Activity: Please continue the forum thread about the Pacers vs. Bulls game of 11/06/2004, starting after its last post.

# GAME THREAD: Pacers Vs. Bulls 11/06/2004



## PacersguyUSA (Sep 1, 2002)

Indiana Pacers vs. Chicago Bulls   

Time: 8 PM Central. 

TV: Fox Sports Midwest  

Venue:








Conseco Fieldhouse; Indianapolis, Indiana


Starting Line Ups:

Indiana Pacers:
Jamaal Tinsley
Stephen Jackson
Ron Artest
Jermaine O'neal
Scott Pollard

Head Coach: Rick Carlisle











Chicago Bulls

Kirk Hinrich
Eric Piatkowski
Andres Nocioni
Luol Deng
Tyson Chandler

Head Coach: Scott Skiles


----------



## RP McMurphy (Jul 17, 2003)

Are you sure that Jermaine O'Neal is going to start? I was thinking we were going to bring him back gradually, especially since we're playing a Bulls team that is missing two of best three big men, on top of being terrible to begin with.

This should be a blowout win, but you never know.


----------



## Gonzo (Oct 14, 2004)

If Jermaine doesn't start, I'm sure he'll still have an ok game. He looked pretty good yesterday.


----------



## Gonzo (Oct 14, 2004)

Pacers: 98
Bulls: 89


----------



## Wildcatfan10 (Nov 5, 2004)

Pacers: 92; Bulls: 86


----------



## rock747 (Aug 3, 2004)

Pacers 98

Bulls 85


----------



## Midnight_Marauder (Dec 1, 2003)

Pacers 95
Bulls 85


----------



## Gonzo (Oct 14, 2004)

Jermaine is not going to start.

Scouting Report @ Pacers.com 

*Jermaine on not starting*


> "I don’t deserve to be a starter right now and it is better for me physically not to be thrown back into it because even right now, with 24 minutes, I’m having some problems with my foot. So that’s the plan: I’m gonna keep coming off the bench until I work my way back up there and my foot physically feels better.”


Jermaine isn't even listed as the 6th man.


----------



## StephenJackson (Oct 28, 2004)

yeah, Jermaine won't be starting, and i wouldn't be surprised if he doesn't get too many minutes tonight unless we really need him. No sense in risking his foot injury. Tho for my fantasy team I sure hope he plays:grinning:


----------



## PacersguyUSA (Sep 1, 2002)

Pacers 94
Bulls 82


----------



## Tersk (Apr 9, 2004)

Indiana - 96
Chicago - 82


NOTE TO SELF, DON'T POST A PREDICTION AGAIN IN THIS THREAD


----------



## Gonzo (Oct 14, 2004)

Is there a pregame show on anywhere?


----------



## PacersguyUSA (Sep 1, 2002)

The game's about to start.

Provided information:
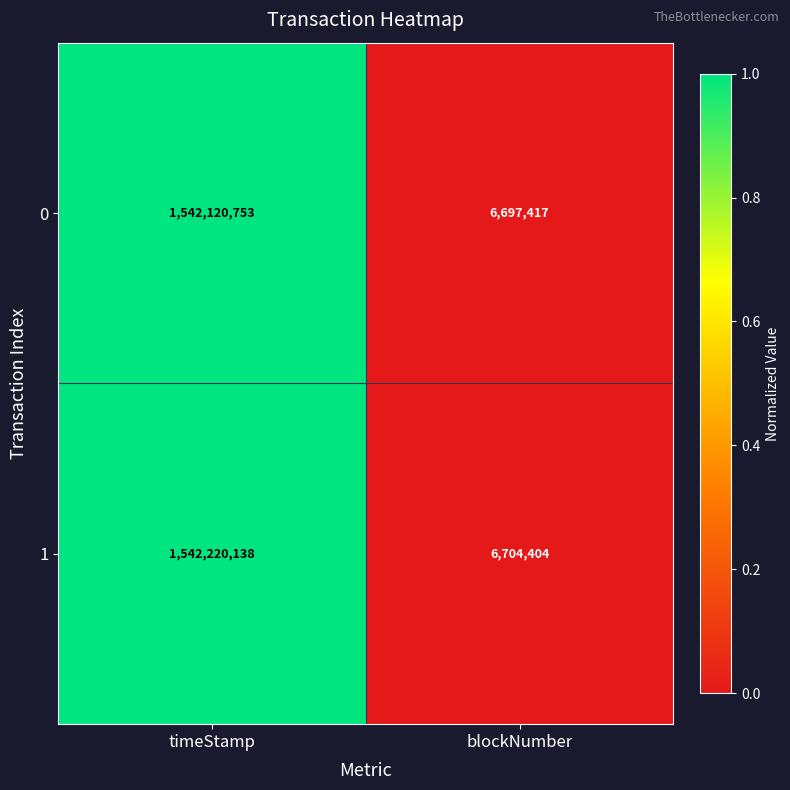

Reading left to right, extract all data points from this chart.

0: timeStamp=1542120753	blockNumber=6697417
1: timeStamp=1542220138	blockNumber=6704404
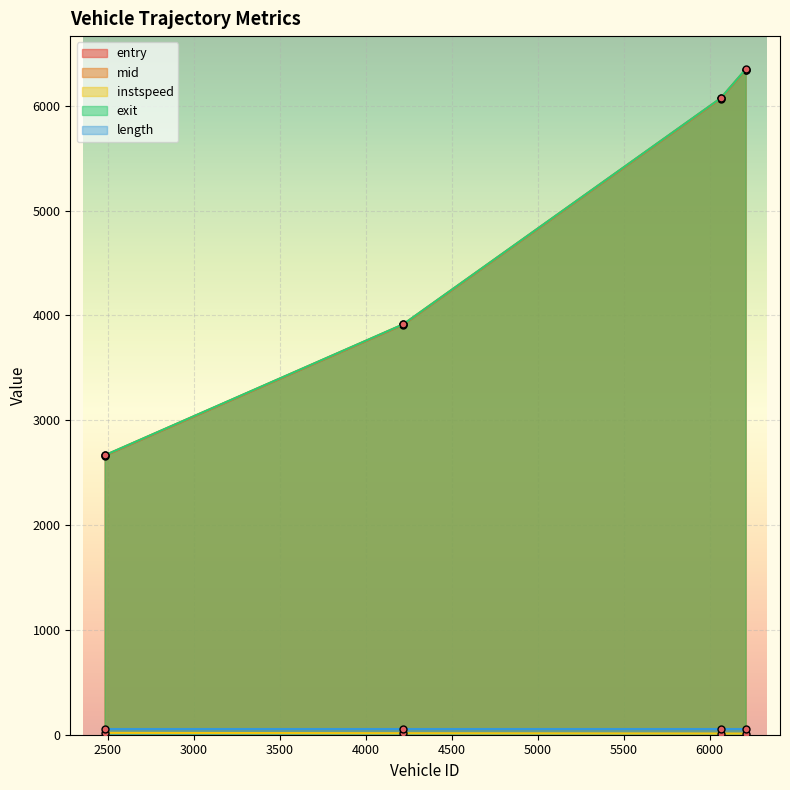

True or false: exit has a value of 6072.0 at 6064.0.

True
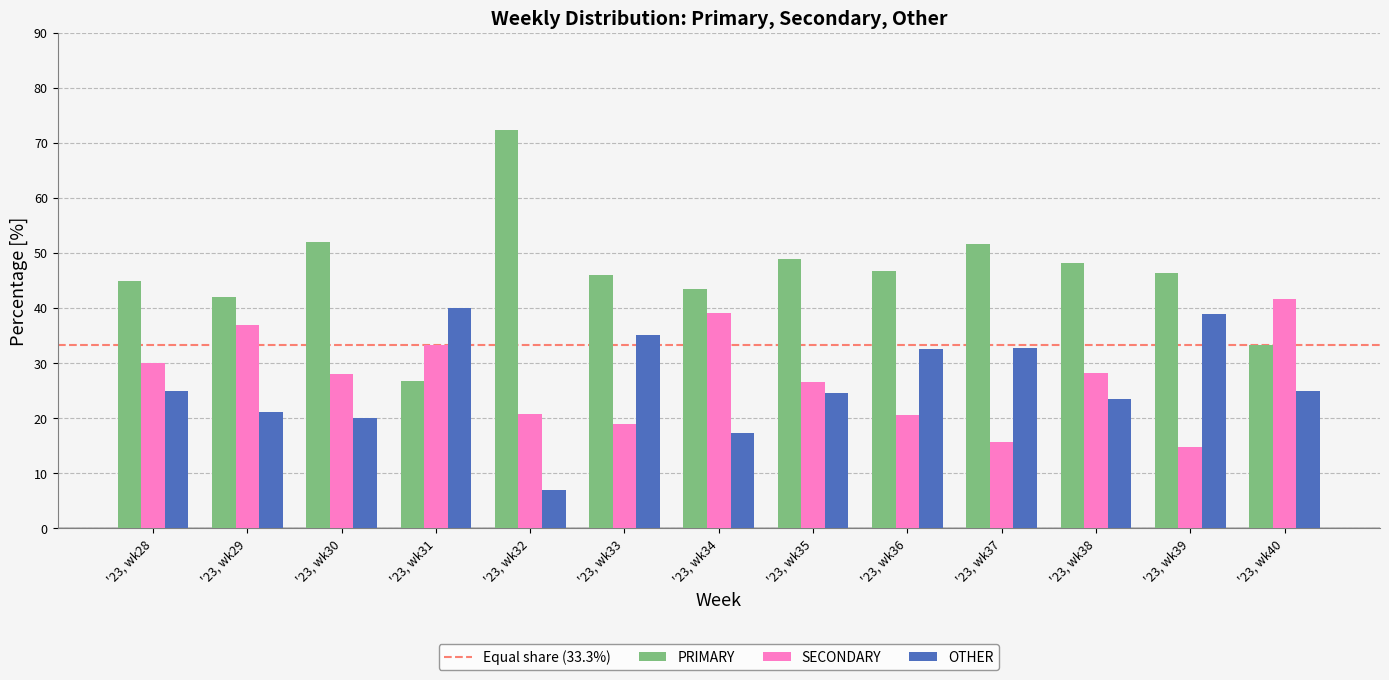

Is the value of PRIMARY at '23, wk40 greater than the value of SECONDARY at '23, wk28?

Yes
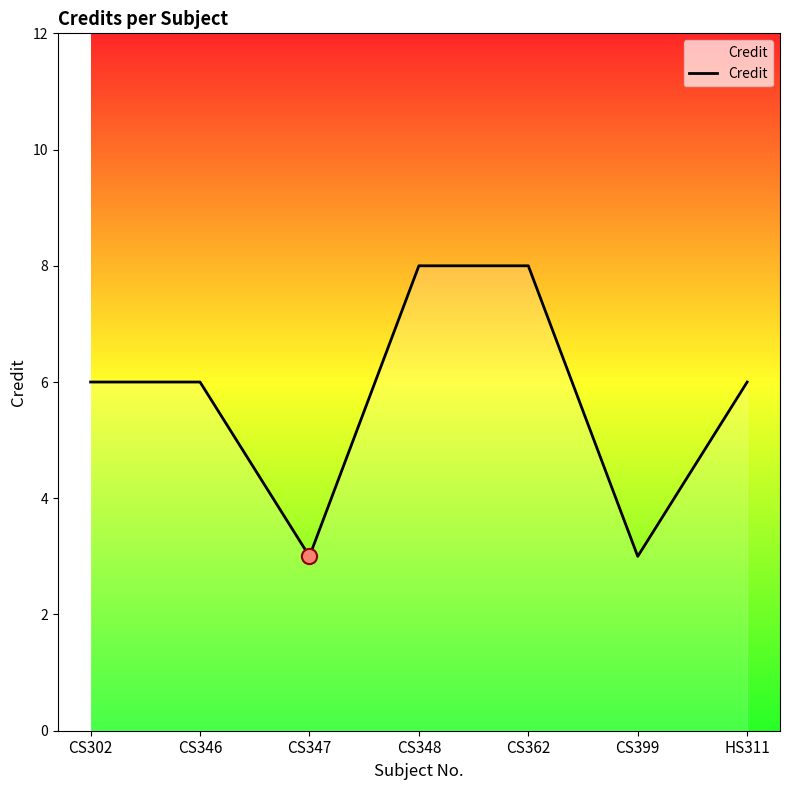

Which has a higher value, CS348 or CS302?

CS348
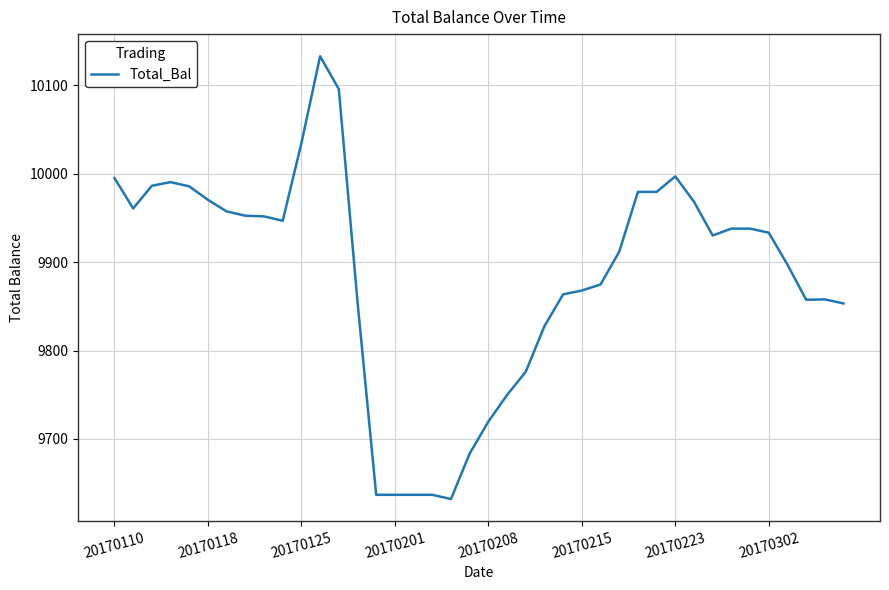

What is the sum of all values?

395401.7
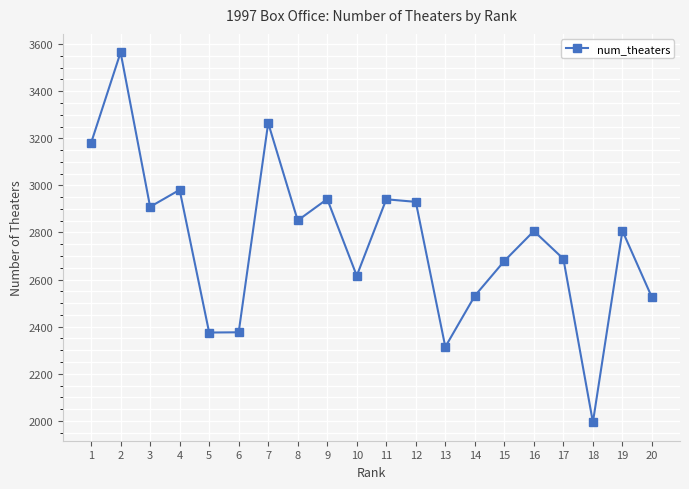

What is the average value?

2764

Answer box:
----------



## Gonzo (Oct 14, 2004)

How much will Artest score tonight?

My guess is 25


----------



## Gonzo (Oct 14, 2004)

Harisson in front of Pollard?
Well I guess he did play well yesterday.


----------



## PacersguyUSA (Sep 1, 2002)

That intro was pretty cool. It reminds me exactly of myself at that age, witht he radio and room decorations.

The whole arena with the glowsticks looks awesome. I shoulda tried to get tickets from my girlfriend.


----------



## Gonzo (Oct 14, 2004)

I wish I could have been there. I know Scott Skile's kids.


----------



## Gonzo (Oct 14, 2004)

We are up 9-8!


----------



## PacersguyUSA (Sep 1, 2002)

The Bulls situation doesn't look so good. Their core is building around:

1. Non-potential-filling highschoolers
2. 2 Rookies
3. A foreigner


----------



## Gonzo (Oct 14, 2004)

Up 15-12! Keep it goin!


----------



## PacersguyUSA (Sep 1, 2002)

18-18

SJax hits his first three as a Pacer.


----------



## Gonzo (Oct 14, 2004)

Congrats to SJax!


----------



## Gonzo (Oct 14, 2004)

24-19

JO 2-2 free throws


----------



## RP McMurphy (Jul 17, 2003)

> Originally posted by <b>PacersguyUSA</b>!
> The Bulls situation doesn't look so good. Their core is building around:
> 
> ...
> ...


What's wrong with having a foreigner on your team?


----------



## BG7 (Jun 25, 2003)

What do you guys think of Luol Deng?


----------



## PacersguyUSA (Sep 1, 2002)

> Originally posted by <b>RP McMurphy</b>!
> 
> 
> What's wrong with having a foreigner on your team?


Just a random shot at foreignors since I haven't forgiven them since the Euro-hype caused us to take Brezec.

I should probably let that go...


----------



## PacersguyUSA (Sep 1, 2002)

> Originally posted by <b>The Great Twinkee</b>!
> What do you guys think of Luol Deng?


He's pretty good.


----------



## Tersk (Apr 9, 2004)

Who has Artest been marking?


----------



## PacersguyUSA (Sep 1, 2002)

Halftime:

Stephen Jackson has 18 points.

I've gotten to see James Jones in a regular season game for the first time.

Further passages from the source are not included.